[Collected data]
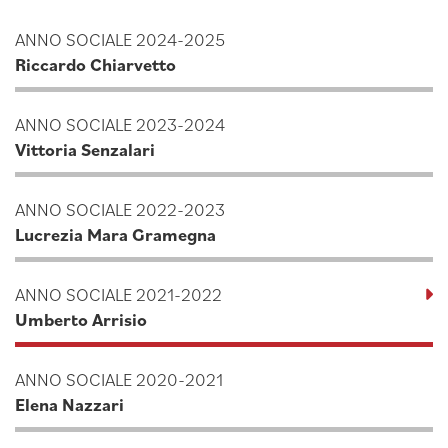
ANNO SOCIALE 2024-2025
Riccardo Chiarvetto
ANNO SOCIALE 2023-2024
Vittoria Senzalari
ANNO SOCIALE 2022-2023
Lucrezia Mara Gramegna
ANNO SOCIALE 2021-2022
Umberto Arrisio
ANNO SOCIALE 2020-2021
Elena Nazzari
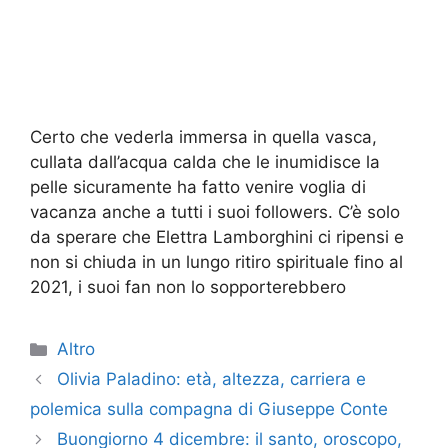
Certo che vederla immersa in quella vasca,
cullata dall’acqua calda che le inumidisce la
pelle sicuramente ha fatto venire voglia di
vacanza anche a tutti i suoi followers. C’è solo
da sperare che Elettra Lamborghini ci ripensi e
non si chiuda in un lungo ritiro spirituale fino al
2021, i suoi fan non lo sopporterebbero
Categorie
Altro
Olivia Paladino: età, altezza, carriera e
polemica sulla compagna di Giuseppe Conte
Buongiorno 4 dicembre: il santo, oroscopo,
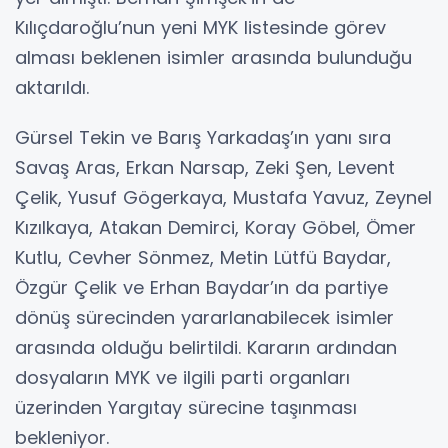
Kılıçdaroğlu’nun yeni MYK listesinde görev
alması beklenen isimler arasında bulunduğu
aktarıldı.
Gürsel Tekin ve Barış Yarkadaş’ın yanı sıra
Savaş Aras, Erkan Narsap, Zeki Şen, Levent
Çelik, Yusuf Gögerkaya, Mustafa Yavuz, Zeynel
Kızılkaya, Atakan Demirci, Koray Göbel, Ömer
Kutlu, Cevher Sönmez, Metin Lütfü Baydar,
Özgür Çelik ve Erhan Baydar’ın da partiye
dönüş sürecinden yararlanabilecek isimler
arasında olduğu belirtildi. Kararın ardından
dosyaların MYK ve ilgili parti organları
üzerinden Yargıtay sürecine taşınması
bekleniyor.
* * *
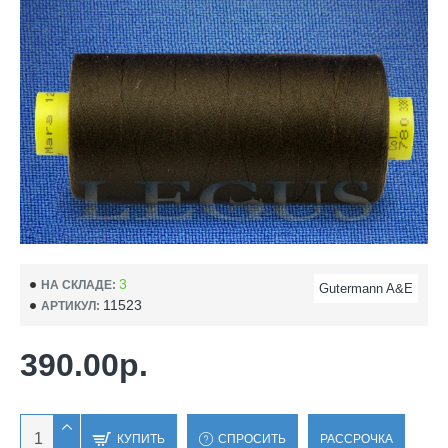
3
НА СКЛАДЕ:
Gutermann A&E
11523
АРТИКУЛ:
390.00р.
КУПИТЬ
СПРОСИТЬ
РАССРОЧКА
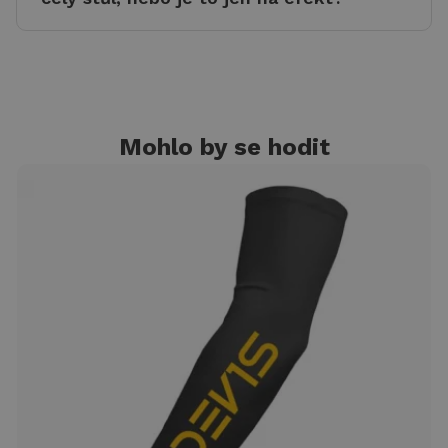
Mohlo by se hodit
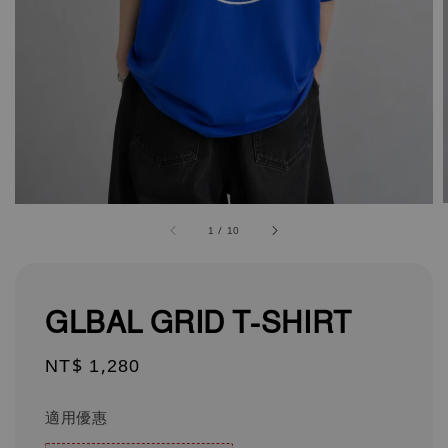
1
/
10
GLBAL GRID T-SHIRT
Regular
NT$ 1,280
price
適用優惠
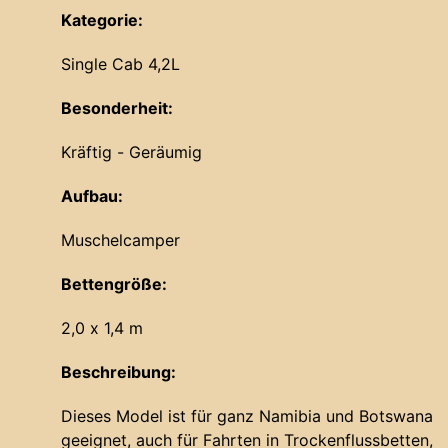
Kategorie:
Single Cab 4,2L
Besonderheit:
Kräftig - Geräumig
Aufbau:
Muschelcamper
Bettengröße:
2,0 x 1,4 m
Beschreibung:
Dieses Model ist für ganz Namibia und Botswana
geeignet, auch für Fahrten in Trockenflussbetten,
--
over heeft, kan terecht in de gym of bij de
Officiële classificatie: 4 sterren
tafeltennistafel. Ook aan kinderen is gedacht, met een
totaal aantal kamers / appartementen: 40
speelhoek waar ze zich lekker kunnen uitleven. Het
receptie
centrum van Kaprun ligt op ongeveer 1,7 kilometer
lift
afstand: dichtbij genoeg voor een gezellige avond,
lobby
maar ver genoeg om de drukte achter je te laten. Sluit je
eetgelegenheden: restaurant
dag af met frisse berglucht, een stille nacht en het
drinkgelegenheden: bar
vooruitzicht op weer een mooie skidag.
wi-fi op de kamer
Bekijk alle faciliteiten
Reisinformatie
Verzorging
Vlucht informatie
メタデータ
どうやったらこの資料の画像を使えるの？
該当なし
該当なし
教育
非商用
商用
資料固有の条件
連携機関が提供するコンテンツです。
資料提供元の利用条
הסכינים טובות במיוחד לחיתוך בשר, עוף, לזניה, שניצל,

## What to produce
Return exactly the lines that appear in the data above between the line containing "Lucrezia Mara Gramegna" and the line containing "bekleniyor.", both of which are included, and leave the pictures out.

## Answer to the problem
Lucrezia Mara Gramegna
ANNO SOCIALE 2021-2022
Umberto Arrisio
ANNO SOCIALE 2020-2021
Elena Nazzari
Certo che vederla immersa in quella vasca,
cullata dall’acqua calda che le inumidisce la
pelle sicuramente ha fatto venire voglia di
vacanza anche a tutti i suoi followers. C’è solo
da sperare che Elettra Lamborghini ci ripensi e
non si chiuda in un lungo ritiro spirituale fino al
2021, i suoi fan non lo sopporterebbero
Categorie
Altro
Olivia Paladino: età, altezza, carriera e
polemica sulla compagna di Giuseppe Conte
Buongiorno 4 dicembre: il santo, oroscopo,
Kılıçdaroğlu’nun yeni MYK listesinde görev
alması beklenen isimler arasında bulunduğu
aktarıldı.
Gürsel Tekin ve Barış Yarkadaş’ın yanı sıra
Savaş Aras, Erkan Narsap, Zeki Şen, Levent
Çelik, Yusuf Gögerkaya, Mustafa Yavuz, Zeynel
Kızılkaya, Atakan Demirci, Koray Göbel, Ömer
Kutlu, Cevher Sönmez, Metin Lütfü Baydar,
Özgür Çelik ve Erhan Baydar’ın da partiye
dönüş sürecinden yararlanabilecek isimler
arasında olduğu belirtildi. Kararın ardından
dosyaların MYK ve ilgili parti organları
üzerinden Yargıtay sürecine taşınması
bekleniyor.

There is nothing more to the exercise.